Bien que Kim était prête à accueillir ses nièces, sa maison était un peu moins adaptée. Avec seulement trois chambres à coucher, les filles n'ont eu d'autre choix que de se séparer deux d'entre elles. La cohabitation n'a pas été de tout repos pour la famille et Kim et son conjoint ont vite réalisé que l'espace de leur maison ne suffisait plus et qu'un agrandissement était nécessaire. Ils ont donc entrepris d’ajouter une extension afin d'avoir deux nouvelles chambres et plus d'espace de rangement. Évidemment, l'agrandissement allait permettre à tout le monde d'avoir son propre espace pour ainsi aider à créer une meilleure atmosphère familiale.
La Croix-Rouge a aidé Kim et sa famille en fournissant de l'aide pour l'agrandissement et la réorganisation de la maison. Kim est d'ailleurs bien reconnaissante de l'aide apportée.
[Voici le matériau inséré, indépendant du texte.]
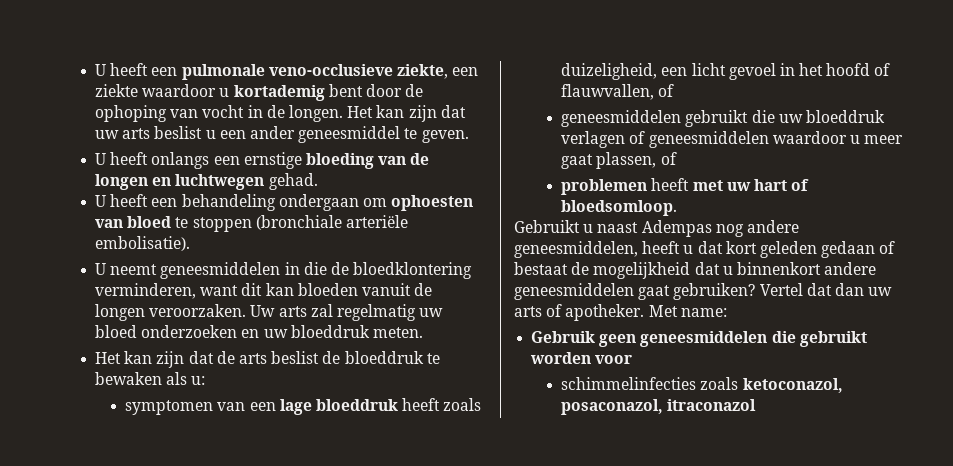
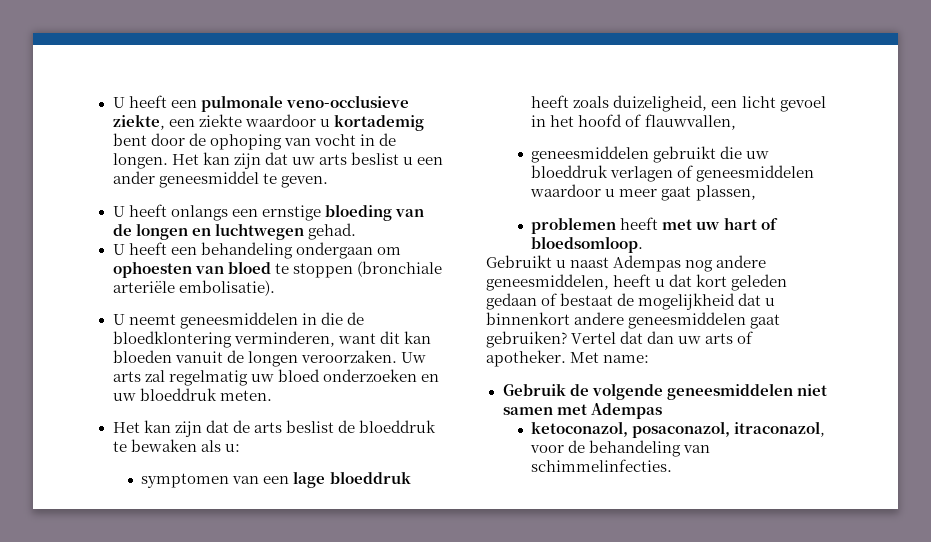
[658,84,675,97] of -> (736, 122) none
[660,152,677,165] of -> (756, 193) none
[599,331,867,347] [530,352,633,364] [561,377,843,393] [561,399,757,415] geen geneesmiddelen die gebruikt worden voor // schimmelinfecties zoals ketoconazol, posaconazol, itraconazol -> [569,383,827,400] [502,403,662,419] [531,421,826,438] [530,440,711,457] [531,459,673,472] de volgende geneesmiddelen niet samen met Adempas // ketoconazol, posaconazol, itraconazol, voor de behandeling van schimmelinfecties.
Aujourd'hui, les travaux sont presque terminés et une routine s'installe. Après les deux dernières années, qui ont été éprouvantes et difficiles pour toute la famille, un équilibre semble faire surface. Grâce à Kim, au courage et à la persévérance de sa famille, les filles ont maintenant un endroit où elles sont en sécurité et où elles peuvent se sentir chez elles.

Kim ne souhaite qu'une seule chose pour l’avenir : « Mon but ultime pour l'instant est d'avoir une famille unie. » Évidemment, seul le temps pourra en décider, mais nous n’avons aucune crainte quant à la réalisation de ce souhait.